Seeing the movies “Crumb” and “American Splendor” this month gave me a sorely-needed reminder of some of the merits–and advantages–of autobiographical comics. Which isn't to say that autobiographies, self-insertion, or observational works are inherently flawed, but an endless stream of comics about “me and my friends and our ordinary lives” can leave a reader bored and jaded. Just as too much fantasy without an underlying substance will do the same.
I'm a big fan of being challenged as a reader, but I don't want that challenge to be to see how much I can endure before I give up. Within any genre you'll see lots of sameness between titles, but even still I don't feel as though I ought to have to seek out the exemplary titles in order to continue to get enjoyment out of a genre.
I adore Masaki Kajishima's sci-fi adventure “Photon”, but his latest entry, “Isekai no Seikishi Monogatari”, has left me unenthusiastic. The more his stories interweave, it seems, the more dry and uninteresting they become. It's a lesson I need to take to heart and a challenge I'll need to overcome before I can finish my novels: it's a bad sign if the material is only engaging to me the author and a few hardcore devotees. I'm not looking to make something so simple and universal that it's instantly accessible to everyone, but at the same time I've seen plenty of great stories that rose to popularity without too much pandering to samey sensibilities.
Where Misfire Reactional is concerned, I find myself either talking a lot or being completely silent. Part of that has come from the way I update. I'll usually put up 10 pages at once, which means that at that moment in time I don't have a lot to say about each one. And while the story itself has usually come from months of thinking and plugging away at the work, there are many times I notice that the particular ideas I'm interested in conveying are no longer contained within the bounds of a single page.
The last thing I want to do is tell people how to read this. I feel that analysis is something best left for the time after the completed work exists. But as American comics go, it's quite long for a single continuous work.
I admire artists and writers who can tell a whole story in a page or handful of pages. I ought to try it myself one of these days, and I've certainly toyed with the idea of starting a short-format comic to run alongside Misfire. For the time being I still don't know. This last month has mostly been spent writing, working, and thinking about my financial situation and the future.
But for the present, here's statistics!
Time elapsed since comic debut (1/1/2009): 460 days.
Pages posted: 184.
Average days per page: 2.50.
Time elapsed since start of work (10/26/2008): 527 days.
Pages planned: 464 (63.4%) (1.14 days per page)

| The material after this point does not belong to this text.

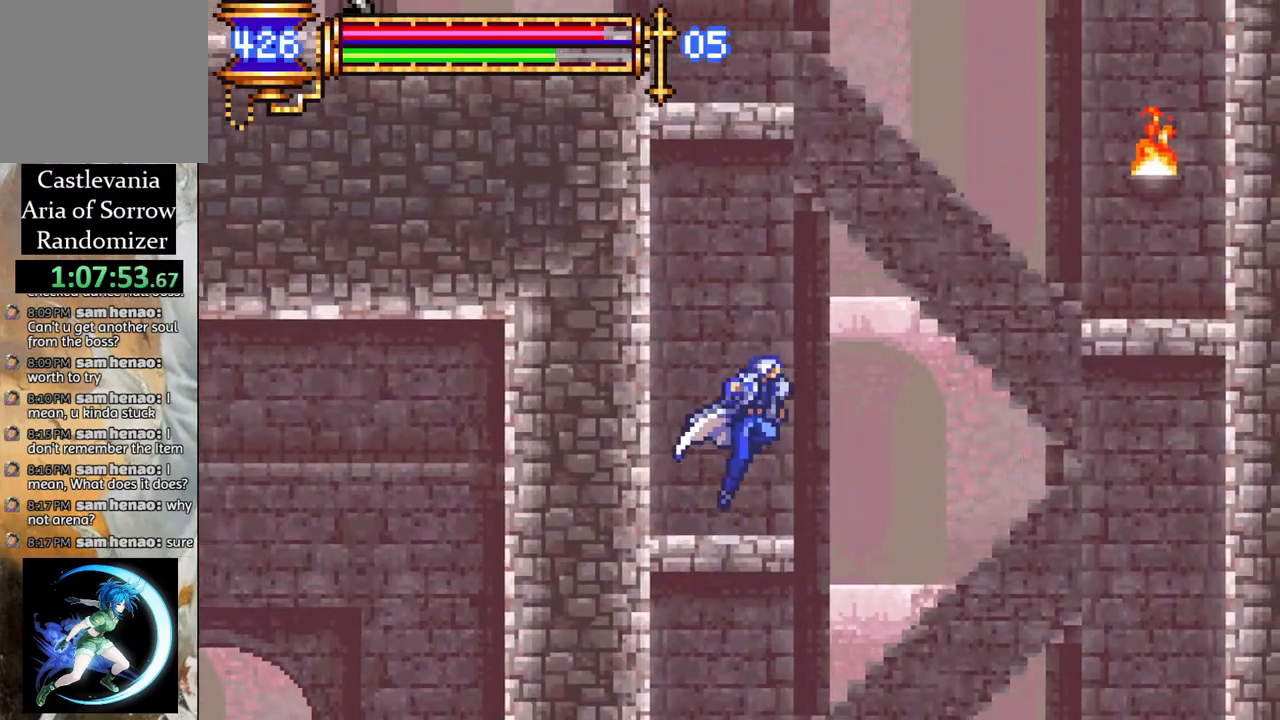
{"buttons": ["CROSS", "DPAD_RIGHT"], "left_stick": "center", "right_stick": "center", "events": [[217, "CROSS", "down"], [217, "DPAD_RIGHT", "down"]]}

Pages sketched: 255 (34.8%) (2.07)
Pages drawn: 255 (34.8%) (2.07)
Pages complete: 198 (27.0%) (2.66)
Pages posted: 184 (25.1%)
81 units complete, but most of those are in the writing sector. Not to put down writing, but as far as this comic goes that's always the area that gets done the fastest, and ends up with the most revision as things progress anyway. Chapter 7 is done in its entirety. Chapters 8 and 9 are still drawn, but not completed. And now the writing is done up through chapter 12. This puts the comic at 40% complete, meaning the total timeline is still about 44 months, of which 27 remain.